*** Block opens ***
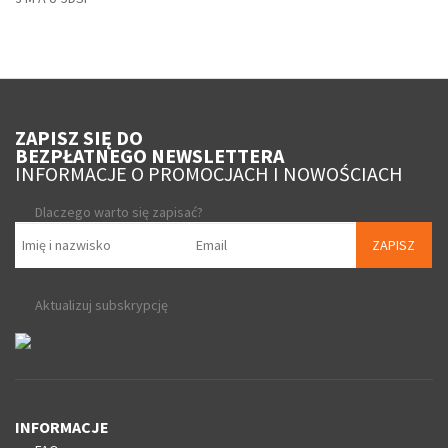
ZAPISZ SIĘ DO
BEZPŁATNEGO NEWSLETTERA
INFORMACJE O PROMOCJACH I NOWOŚCIACH
Dlaczego warto się zapisać?
ZAPISZ
Aktualizuj subskrypcję
INFORMACJE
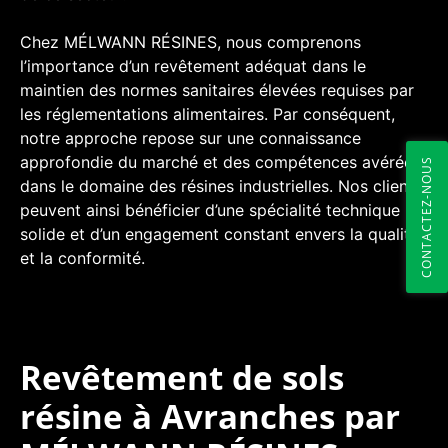
Chez MÉLWANN RÉSINES, nous comprenons
l’importance d’un revêtement adéquat dans le
maintien des normes sanitaires élevées requises par
les réglementations alimentaires. Par conséquent,
notre approche repose sur une connaissance
approfondie du marché et des compétences avérées
CONTACTEZ-NOUS
dans le domaine des résines industrielles. Nos clients
peuvent ainsi bénéficier d’une spécialité technique
solide et d’un engagement constant envers la qualité
et la conformité.
Revêtement de sols
résine à Avranches par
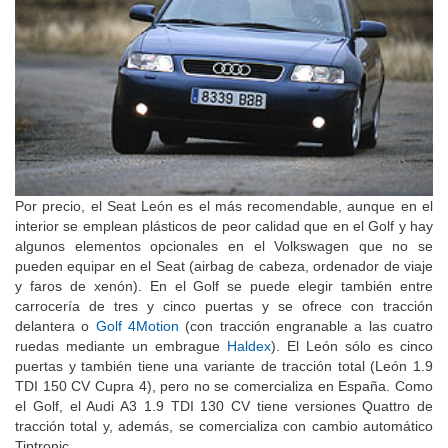
Por precio, el Seat León es el más recomendable, aunque en el
interior se emplean plásticos de peor calidad que en el Golf y hay
algunos elementos opcionales en el Volkswagen que no se
pueden equipar en el Seat (airbag de cabeza, ordenador de viaje
y faros de xenón). En el Golf se puede elegir también entre
carrocería de tres y cinco puertas y se ofrece con tracción
delantera o
Golf 4Motion
(con tracción engranable a las cuatro
ruedas mediante un embrague
Haldex
). El León sólo es cinco
puertas y también tiene una variante de tracción total (León 1.9
TDI 150 CV Cupra 4), pero no se comercializa en España. Como
el Golf, el Audi A3 1.9 TDI 130 CV tiene versiones Quattro de
tracción total y, además, se comercializa con cambio automático
Tiptronic.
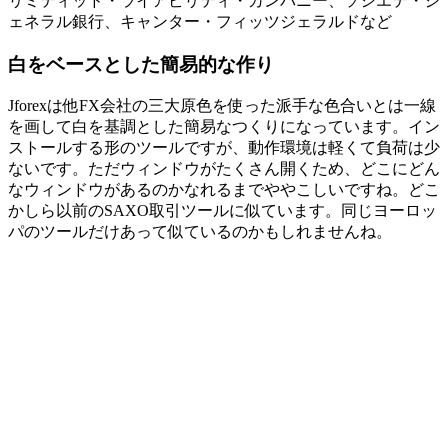
リミティッド・ライアビリティ・カンパニー、ソシエテ・ジ
ェネラル銀行、キャンター・フィッツジェラルドなど
白をベースとした簡易的な作り
Jforexは他FX会社の三大原色を使った派手な色合いとは一線
を画して白を基調とした簡易なつくりになっています。イン
ストールする形のツールですが、動作環境は軽くて負荷は少
ないです。ただウィンドウがたくさん開くため、どこにどん
なウィンドウがあるのかなれるまでややこしいですね。どこ
かしら以前のSAXO取引ツールに似ています。同じヨーロッ
パのツールだけあって似ているのかもしれませんね。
*** Block closes ***
Reproduce every line of text in the data above, word for word and in the original order, leaving out the picture markers.

**OUTPUT OF THE EXERCISE**
ZAPISZ SIĘ DO
BEZPŁATNEGO NEWSLETTERA
INFORMACJE O PROMOCJACH I NOWOŚCIACH
Dlaczego warto się zapisać?
ZAPISZ
Aktualizuj subskrypcję
INFORMACJE
Chez MÉLWANN RÉSINES, nous comprenons
l’importance d’un revêtement adéquat dans le
maintien des normes sanitaires élevées requises par
les réglementations alimentaires. Par conséquent,
notre approche repose sur une connaissance
approfondie du marché et des compétences avérées
CONTACTEZ-NOUS
dans le domaine des résines industrielles. Nos clients
peuvent ainsi bénéficier d’une spécialité technique
solide et d’un engagement constant envers la qualité
et la conformité.
Revêtement de sols
résine à Avranches par
Por precio, el Seat León es el más recomendable, aunque en el
interior se emplean plásticos de peor calidad que en el Golf y hay
algunos elementos opcionales en el Volkswagen que no se
pueden equipar en el Seat (airbag de cabeza, ordenador de viaje
y faros de xenón). En el Golf se puede elegir también entre
carrocería de tres y cinco puertas y se ofrece con tracción
delantera o
Golf 4Motion
(con tracción engranable a las cuatro
ruedas mediante un embrague
Haldex
). El León sólo es cinco
puertas y también tiene una variante de tracción total (León 1.9
TDI 150 CV Cupra 4), pero no se comercializa en España. Como
el Golf, el Audi A3 1.9 TDI 130 CV tiene versiones Quattro de
tracción total y, además, se comercializa con cambio automático
Tiptronic.
リミティッド・ライアビリティ・カンパニー、ソシエテ・ジ
ェネラル銀行、キャンター・フィッツジェラルドなど
白をベースとした簡易的な作り
Jforexは他FX会社の三大原色を使った派手な色合いとは一線
を画して白を基調とした簡易なつくりになっています。イン
ストールする形のツールですが、動作環境は軽くて負荷は少
ないです。ただウィンドウがたくさん開くため、どこにどん
なウィンドウがあるのかなれるまでややこしいですね。どこ
かしら以前のSAXO取引ツールに似ています。同じヨーロッ
パのツールだけあって似ているのかもしれませんね。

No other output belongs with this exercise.